THE recent case of Gow v Grant in the Supreme court seemingly rubber-stamped Scottish laws giving non-married cohabiting couples more claim on each other’s financial assets in the event of separation.
As always, it’s better to consider what should happen with the division of assets in the event of a split rather than face expensive litigation. Cath Karlin, partner and accredited specialist in family and child law at bto solicitors, shares her tips on protecting your financial assets if things don’t work out.
1 Think ahead
Before you decide to cohabit, think about how you will untangle your affairs if the relationship doesn’t work out. Section 28 of the Family Law (Scotland) Act 2006 provides couples who cohabit with rights against the other in the event of separation or death.
2 Put it in writing
If your partner is moving in to your property, make sure that you have a clear written agreement in relation to who is paying for what. Try not to let your partner spend money on home improvements without a clear written agreement as to how they will be reimbursed if you separate. If you do not, you could end up with your partner making a claim against you in court.
3 Moving in
If you decide to buy a property together, try to pay identical deposits, take title in joint names and pay equal amounts to the mortgage. If that is not possible, you should enter into a cohabitation agreement which will detail your respective deposits.
Make sure that there is an opportunity for one of you to buy the other out in the event of separation. If you are paying disproportionate amounts of the mortgage, document that and record how this imbalance will be refunded, if at all, on separation.
4 Not the marrying kind?
If you have no intention of marrying and intend to cohabit long term, think about pension provision. Don’t assume that you will automatically receive your partner’s pension on death. Make provision individually for pensions.
5 Where there’s a will…
If you do not make a will, your partner would have to make a claim through the courts to secure a portion of your estate. This is expensive and can be traumatic. Your partner could potentially be thrown out of their home by your family after your death.
Discuss what you want to happen on death with your partner and your family. Make mirror wills. If you want your partner to remain in the house for example, document this both in your wills and in the title deeds.
6 Think about the kids
Conversely, you may not want your partner to inherit your estate. If you are cohabiting relatively late in life, you could ring fence your assets so that they will be inherited by your children for example.
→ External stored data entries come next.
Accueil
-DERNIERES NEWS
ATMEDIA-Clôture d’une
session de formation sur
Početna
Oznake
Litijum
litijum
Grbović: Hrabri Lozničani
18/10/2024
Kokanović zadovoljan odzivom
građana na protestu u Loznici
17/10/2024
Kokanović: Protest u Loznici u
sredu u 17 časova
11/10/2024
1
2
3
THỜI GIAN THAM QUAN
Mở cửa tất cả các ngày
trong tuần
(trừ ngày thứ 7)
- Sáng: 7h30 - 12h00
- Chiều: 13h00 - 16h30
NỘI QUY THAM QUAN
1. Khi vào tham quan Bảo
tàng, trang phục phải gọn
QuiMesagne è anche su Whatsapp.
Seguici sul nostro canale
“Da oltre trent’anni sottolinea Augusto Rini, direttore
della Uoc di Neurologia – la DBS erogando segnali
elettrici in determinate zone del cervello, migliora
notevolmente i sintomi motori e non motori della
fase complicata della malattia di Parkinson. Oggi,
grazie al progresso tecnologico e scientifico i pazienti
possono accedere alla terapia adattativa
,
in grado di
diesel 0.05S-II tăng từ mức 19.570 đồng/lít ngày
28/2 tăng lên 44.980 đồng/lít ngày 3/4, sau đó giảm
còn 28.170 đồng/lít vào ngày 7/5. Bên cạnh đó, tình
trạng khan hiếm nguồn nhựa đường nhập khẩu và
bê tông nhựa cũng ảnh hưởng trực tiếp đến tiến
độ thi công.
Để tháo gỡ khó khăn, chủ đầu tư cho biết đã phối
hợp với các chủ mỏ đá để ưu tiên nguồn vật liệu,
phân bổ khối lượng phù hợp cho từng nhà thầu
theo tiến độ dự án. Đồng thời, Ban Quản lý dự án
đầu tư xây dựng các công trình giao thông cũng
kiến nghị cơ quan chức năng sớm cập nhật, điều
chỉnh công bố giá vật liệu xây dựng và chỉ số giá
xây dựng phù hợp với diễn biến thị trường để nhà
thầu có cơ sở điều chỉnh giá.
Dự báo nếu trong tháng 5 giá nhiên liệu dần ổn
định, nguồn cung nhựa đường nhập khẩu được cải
If you do not make a will, your partner could end up with the majority of the assets, leaving your children with nothing. If you have been married and have not entered into a separation agreement or divorced, your estate could potentially be exhausted by your estranged spouse and your partner both making claims.
7 Know your rights
Don’t assume that on separation you will end up with half of the assets. The rights of cohabitants are very different to those of married couples even if you have children together. You may end up with nothing or very little.
Try to have a frank discussion with your partner around these issues and think about entering into an agreement in the event of separation, and wills in the event of death.
8 Equal parents
Similarly, don’t assume that just because you are unmarried, the mother has the full gamut of parental rights and responsibilities over the children. Since 2006, as long as a father is named on a child’s birth certificate, he has the same rights as the mother even if they do not live together.
9 Joint assets
Bear in mind that household goods are deemed to be jointly owned even if they are bought individually.
10 No maintenance
Unlike spouses, there is no right of continuing support against the other. Don’t take for granted that you will be looked after financially post separation.